Sunday, June 9, 2019

Godzilla: King of the Monsters (2019) * 1/2

Godzilla: King of the Monsters Movie Review

Directed by:  Michael Dougherty

Starring:  Kyle Chandler, Vera Farmiga, Millie Bobby Brown, Ken Watanabe, Bradley Whitford, Sally Hawkins, Charles Dance, Zhang Ziyi, O'Shea Jackson, Jr., Thomas Middleditch

It's hard to be engaged in a battle between titan monsters when it takes place at night during a nasty hurricane.    I'm reminded of My Cousin Vinny, in which a witness is asked how he could possibly identify two men fifty feet away through shrubbery and a filthy window.    You see Godzilla, or is Mothra, or is it Monster Zero, who has three heads?    Who won?   Who lost?   What happened?  In the end, I'm not sure I even cared.

The primary problem with Godzilla: King of the Monsters is that I had no skin in the game.   The human characters are one-dimensional folks who either want Godzilla to save humankind from destruction by the other creatures or want Godzilla dead because he crushed someone under his massive foot five years ago.    Godzilla just wants to be Godzilla, and instead he is saddled with the human species' problems.    I didn't much give a hoot about the humans or the monsters. 

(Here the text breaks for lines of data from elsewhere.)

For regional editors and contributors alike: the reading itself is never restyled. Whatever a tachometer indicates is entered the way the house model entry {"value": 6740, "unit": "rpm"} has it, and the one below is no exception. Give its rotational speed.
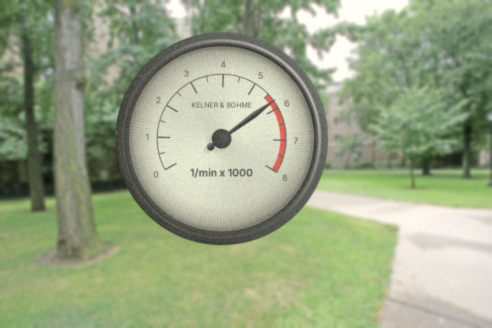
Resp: {"value": 5750, "unit": "rpm"}
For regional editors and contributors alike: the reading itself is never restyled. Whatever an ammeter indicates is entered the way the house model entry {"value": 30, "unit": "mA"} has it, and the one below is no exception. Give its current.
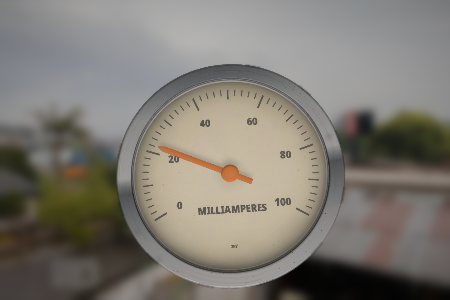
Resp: {"value": 22, "unit": "mA"}
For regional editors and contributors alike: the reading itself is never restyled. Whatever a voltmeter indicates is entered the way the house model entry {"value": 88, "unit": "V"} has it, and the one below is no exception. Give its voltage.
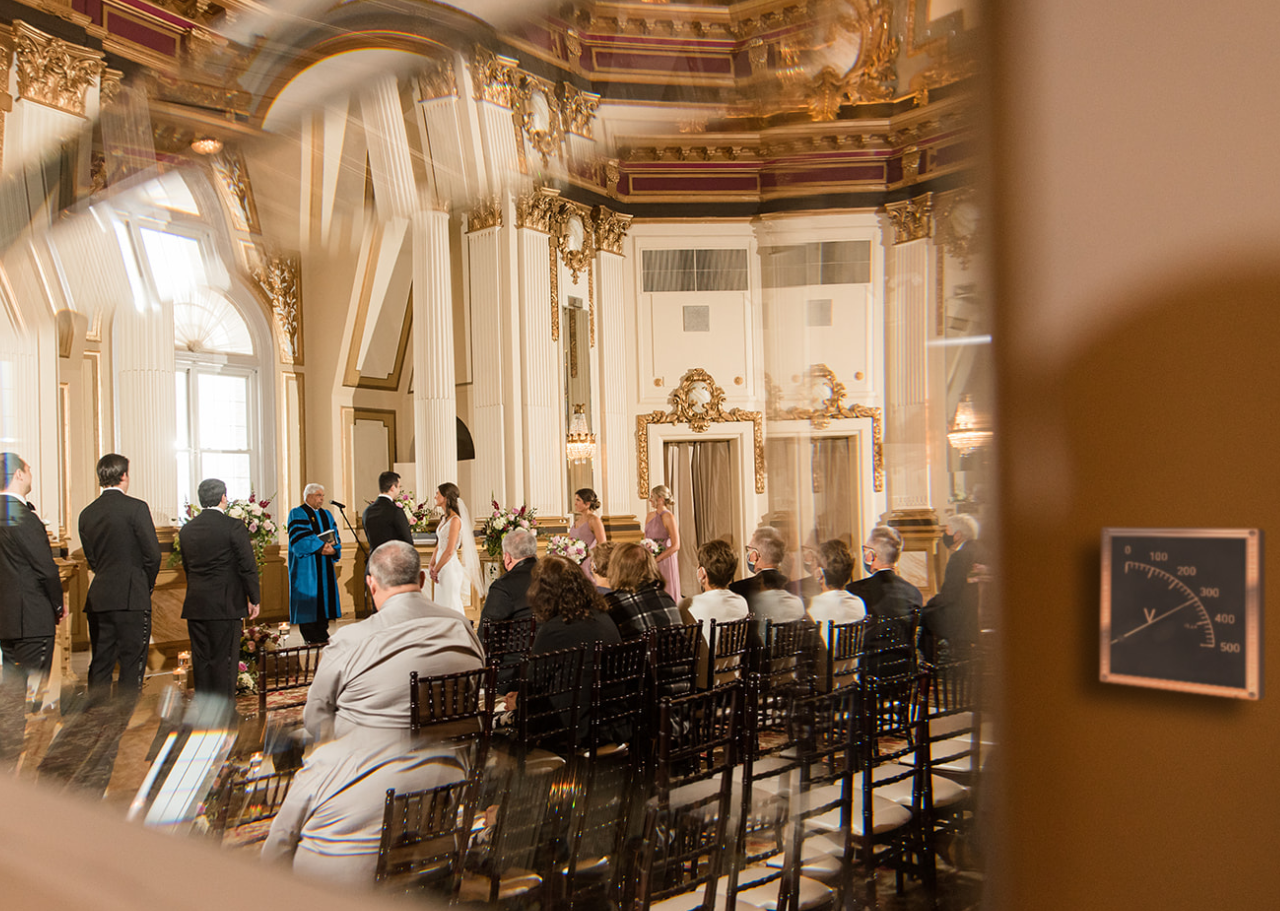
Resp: {"value": 300, "unit": "V"}
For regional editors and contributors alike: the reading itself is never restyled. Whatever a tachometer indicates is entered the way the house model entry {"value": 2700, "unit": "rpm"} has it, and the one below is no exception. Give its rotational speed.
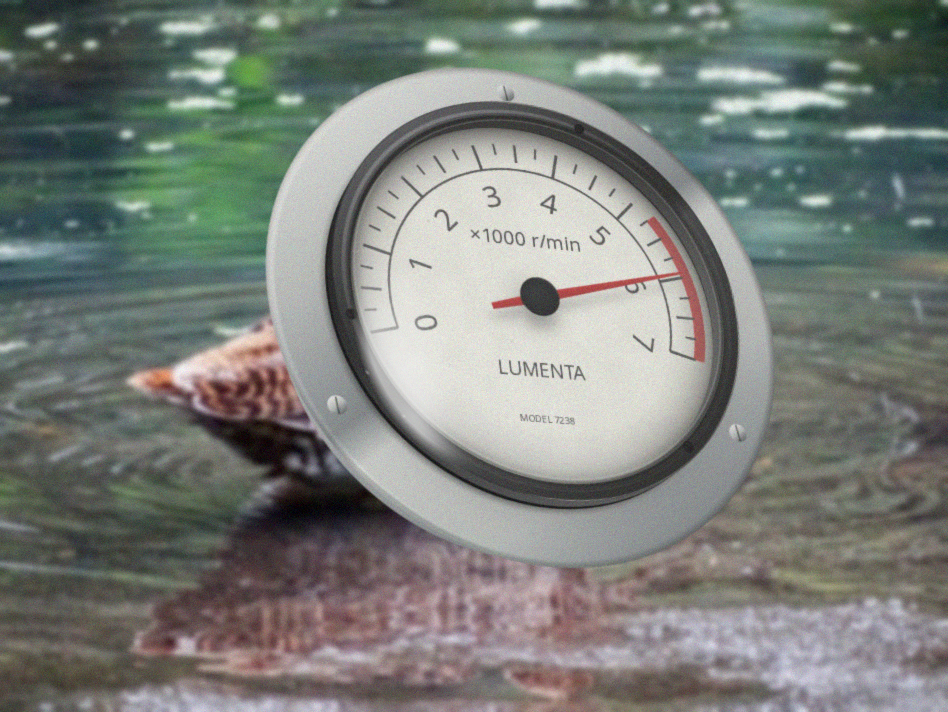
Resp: {"value": 6000, "unit": "rpm"}
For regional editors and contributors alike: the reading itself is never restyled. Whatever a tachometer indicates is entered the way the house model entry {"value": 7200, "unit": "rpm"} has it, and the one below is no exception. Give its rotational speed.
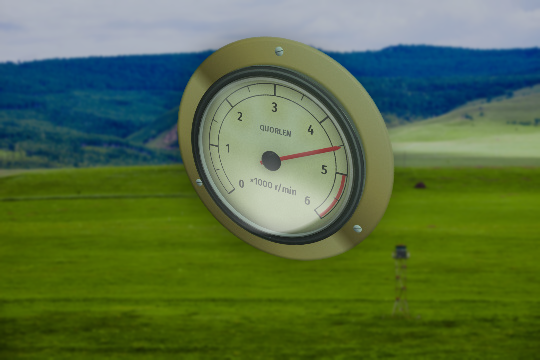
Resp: {"value": 4500, "unit": "rpm"}
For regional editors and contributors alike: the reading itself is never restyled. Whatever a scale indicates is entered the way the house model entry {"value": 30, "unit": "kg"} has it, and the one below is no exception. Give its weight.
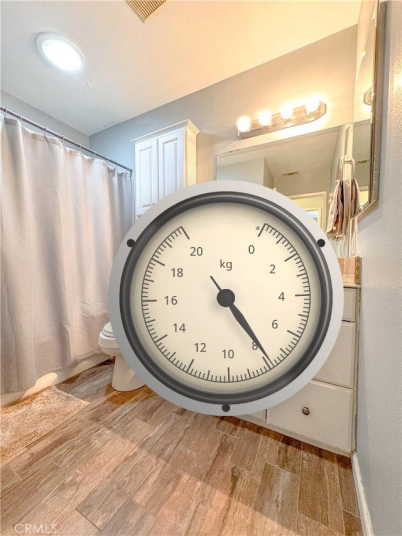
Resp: {"value": 7.8, "unit": "kg"}
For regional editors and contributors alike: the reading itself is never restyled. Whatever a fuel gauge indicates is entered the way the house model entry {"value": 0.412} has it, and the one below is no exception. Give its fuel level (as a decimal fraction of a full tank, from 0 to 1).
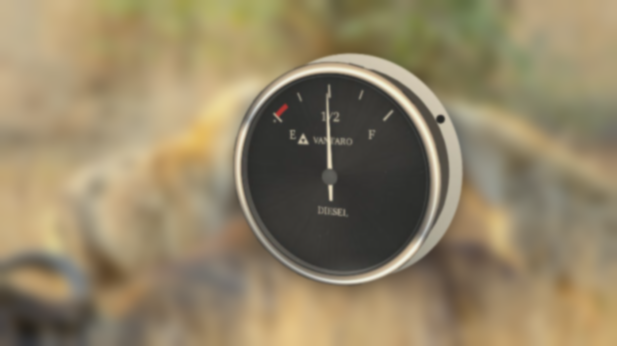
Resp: {"value": 0.5}
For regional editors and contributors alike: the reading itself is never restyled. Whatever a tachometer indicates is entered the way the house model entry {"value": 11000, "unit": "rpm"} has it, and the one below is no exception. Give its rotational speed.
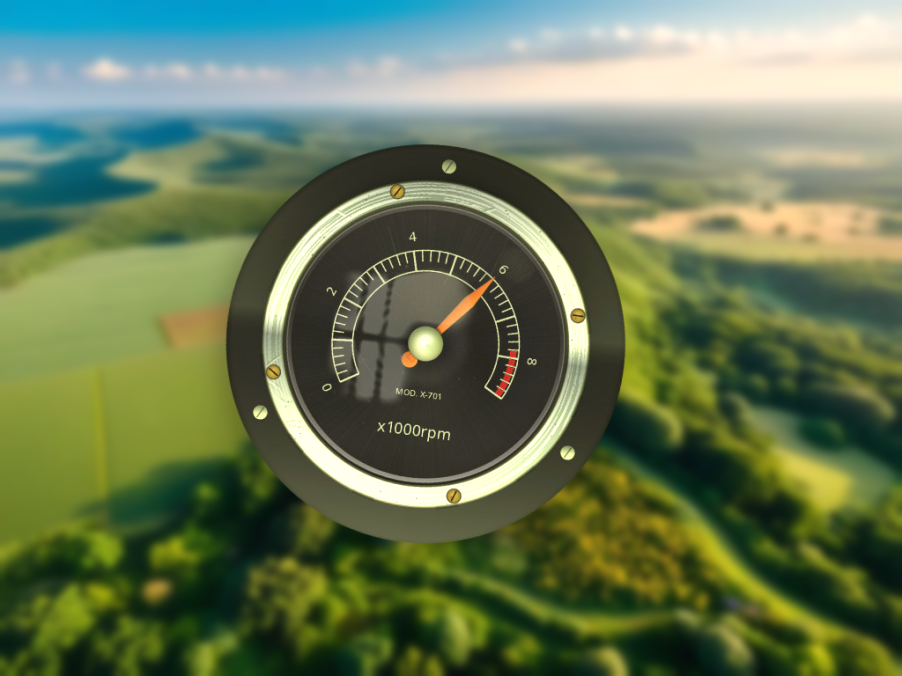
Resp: {"value": 6000, "unit": "rpm"}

I did not see the original Godzilla (2014), but a brief recap in the film's prologue ensured me that I didn't miss anything.    Dr. Mark Russell (Chandler) and his wife Dr. Emma Russell (Farmiga) lose their son after he is trampled by Godzilla during one of his epic showdowns which destroyed San Francisco faster than the 1906 earthquake.   In the ensuing five years, Mark and Emma divorce, and Emma travels to the jungles of China with daughter Maddie (Brown) in two to study the birth of Mothra and to perfect a device called the Orca, which allows for communication with the beasts. 

The Orca is stolen and Emma and Maddie kidnapped by Alan Jonah (Dance), who is described as an eco-terrorist who wants to rid the world of these gargantuan creatures.    Because there are nearly eight billion people on the planet, the monsters don't have much room to stomp around.    An organization called Monarch, which is supposed to keep tabs on Godzilla and the like, is called before a Congressional hearing and walks out on the feckless committee when word of a Godzilla sighting occurs.    They don't get into any trouble for abruptly leaving a hearing, which sounds very close to the current state of the U.S. House of Representatives. 

Mark is soon lured back into action after spending a few years studying wolves in Colorado.   The Monarch team travels to Antarctica to rescue Emma and Maddie, one or both of whom may or may not have their own plans in mind for Monster Zero, who is frozen in the Antarctic ice.    Think of the monsters as the terrestrial version of Thanos.   The first of the movie's endless fight scenes between the creatures takes place at night in Antarctica with snow swirling around everywhere.    The military is involved, things blow up, bodies fly around, and it is hard to discern what exactly is going on.

There is more where that came from as battles rage from Mexico to Boston.   The Orca comes into play, and Godzilla is seemingly killed by the latest nuclear weapon, but we know there is a way to bring him back.   It is bait and switch to have a movie with Godzilla in the title and then kill him off midway through the movie.    That doesn't happen, so no worries for those of you who truly care.

The humans spend the bulk of the movie either staring out an underwater window at a monster or gazing up at the sky at the titans.    Not much of this is much fun.   Say what you will about the Godzilla movies from the 1950's and 1960's, but they were cheerfully schlocky which made them at least amusing.   There was also a subtext, in which Godzilla represented the result of the atomic attacks on Hiroshima and Nagasaki and its unintended effect on Japan.   It was a direct shot at the Americans and American audiences ate it up on Saturday afternoons. 

I recall Kong:Skull Island (2017) in which a giant Kong was the king of all monsters on an uncharted Pacific Island populated by only two humans, both of whom were World War II MIA's.   There was a human story there, and the filmmakers did us a favor by shooting the bulk of the battles in the daylight where we could actually see them, and edited so the action isn't jerked back and forth so quickly that we can't follow it.    Skull Island is mentioned in Godzilla: King of the Monsters, and I would not have minded a Kong cameo appearance.   Godzilla simply lacks in the personality department.